TASK ITEM: Every line below from the one with "Gesetzen bleiben hiervon" through the one with "心としたオカメインコ情報まとめサイトです。これから" should be retyped exactly, both ends included; no other lines and no pictures.

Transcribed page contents
[Start of Attachment]

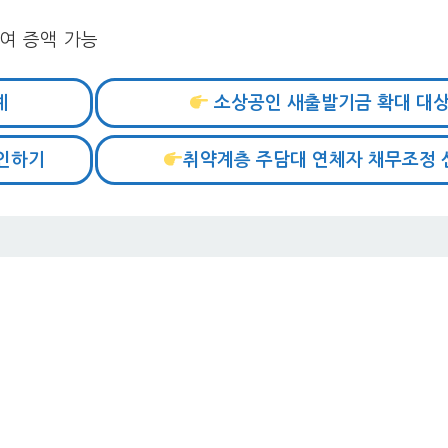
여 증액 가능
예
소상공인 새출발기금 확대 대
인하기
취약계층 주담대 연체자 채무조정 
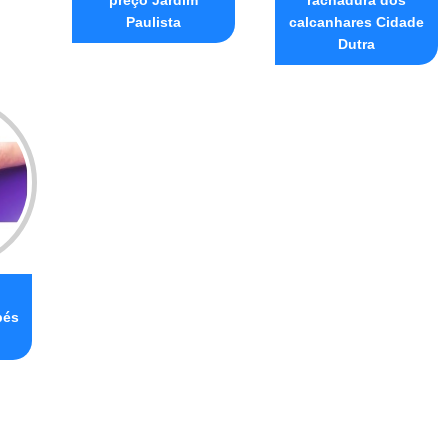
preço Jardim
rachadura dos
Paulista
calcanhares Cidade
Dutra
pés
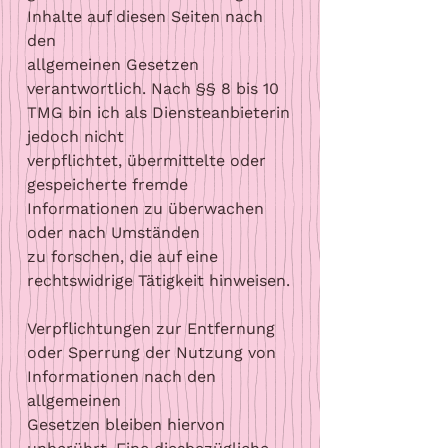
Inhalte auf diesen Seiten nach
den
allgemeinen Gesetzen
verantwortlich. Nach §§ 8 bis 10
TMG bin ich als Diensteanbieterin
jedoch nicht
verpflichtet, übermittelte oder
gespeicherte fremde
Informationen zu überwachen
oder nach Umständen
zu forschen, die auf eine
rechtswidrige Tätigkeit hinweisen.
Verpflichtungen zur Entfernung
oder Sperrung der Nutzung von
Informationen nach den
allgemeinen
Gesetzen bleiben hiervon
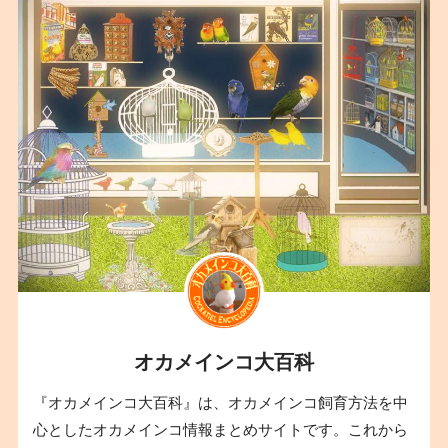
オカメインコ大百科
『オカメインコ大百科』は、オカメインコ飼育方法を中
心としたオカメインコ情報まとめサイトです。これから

[End of Attachment]
[Start of Attachment]

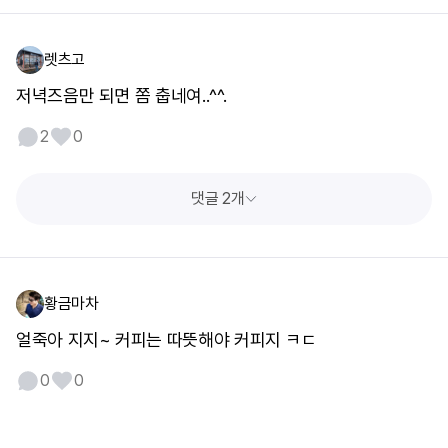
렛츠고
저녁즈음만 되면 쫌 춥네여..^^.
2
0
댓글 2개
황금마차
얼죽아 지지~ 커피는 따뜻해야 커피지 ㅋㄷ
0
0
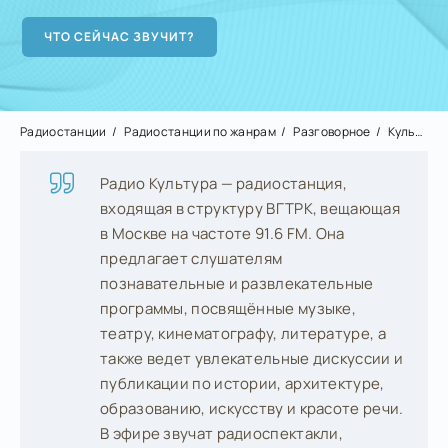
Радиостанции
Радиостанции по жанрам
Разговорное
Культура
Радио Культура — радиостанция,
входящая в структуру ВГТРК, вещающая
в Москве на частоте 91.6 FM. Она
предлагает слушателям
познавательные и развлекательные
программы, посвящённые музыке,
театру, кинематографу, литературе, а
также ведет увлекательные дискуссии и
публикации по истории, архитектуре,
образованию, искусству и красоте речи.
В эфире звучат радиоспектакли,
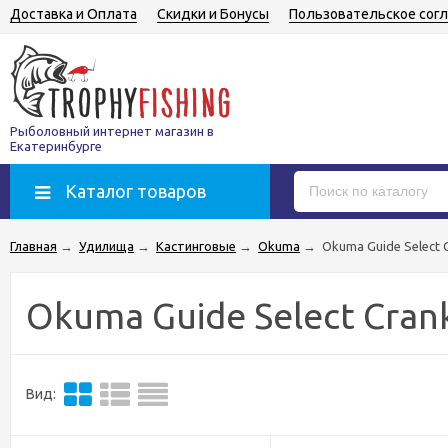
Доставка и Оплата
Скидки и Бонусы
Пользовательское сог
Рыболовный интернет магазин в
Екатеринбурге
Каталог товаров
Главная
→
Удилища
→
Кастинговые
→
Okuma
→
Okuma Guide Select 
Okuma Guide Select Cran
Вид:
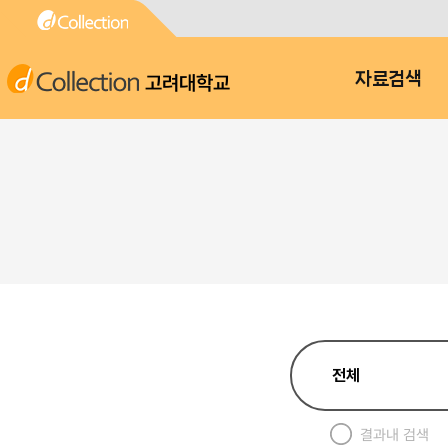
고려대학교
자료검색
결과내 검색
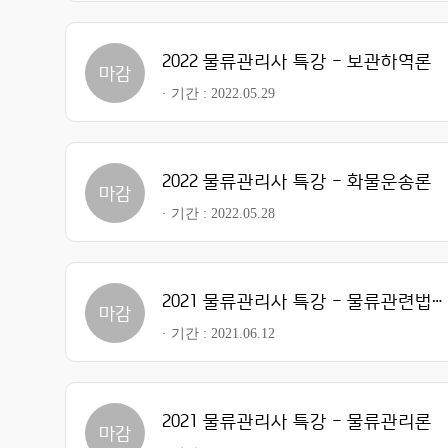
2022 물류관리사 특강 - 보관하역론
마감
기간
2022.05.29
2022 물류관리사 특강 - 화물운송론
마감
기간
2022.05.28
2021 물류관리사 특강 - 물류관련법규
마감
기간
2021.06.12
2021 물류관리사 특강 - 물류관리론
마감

[End of Attachment]
[Start of Attachment]

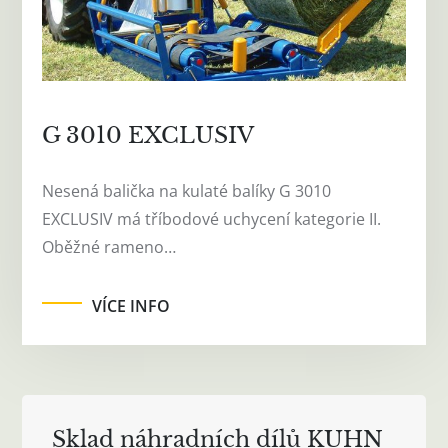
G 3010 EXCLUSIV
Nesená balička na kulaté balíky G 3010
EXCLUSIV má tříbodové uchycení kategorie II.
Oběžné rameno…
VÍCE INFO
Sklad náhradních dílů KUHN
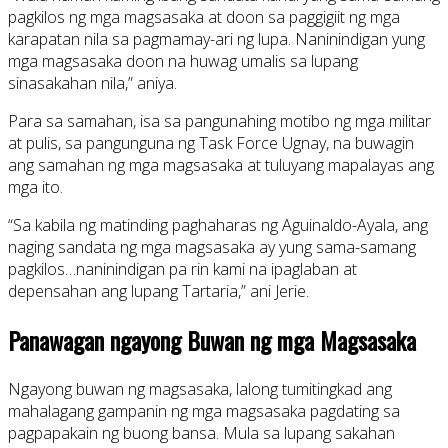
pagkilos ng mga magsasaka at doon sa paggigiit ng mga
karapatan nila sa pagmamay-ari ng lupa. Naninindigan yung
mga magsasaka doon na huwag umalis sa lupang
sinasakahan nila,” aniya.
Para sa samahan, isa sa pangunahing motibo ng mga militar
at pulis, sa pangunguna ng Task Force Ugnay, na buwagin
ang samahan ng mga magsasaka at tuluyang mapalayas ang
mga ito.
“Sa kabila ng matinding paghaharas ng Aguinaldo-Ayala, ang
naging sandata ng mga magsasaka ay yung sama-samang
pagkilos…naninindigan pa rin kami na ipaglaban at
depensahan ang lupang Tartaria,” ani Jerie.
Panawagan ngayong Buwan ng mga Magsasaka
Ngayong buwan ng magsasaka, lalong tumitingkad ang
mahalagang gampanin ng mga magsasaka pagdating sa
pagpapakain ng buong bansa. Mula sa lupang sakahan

[End of Attachment]

ANSWER SECTION:
Gesetzen bleiben hiervon
オカメインコ大百科
『オカメインコ大百科』は、オカメインコ飼育方法を中
心としたオカメインコ情報まとめサイトです。これから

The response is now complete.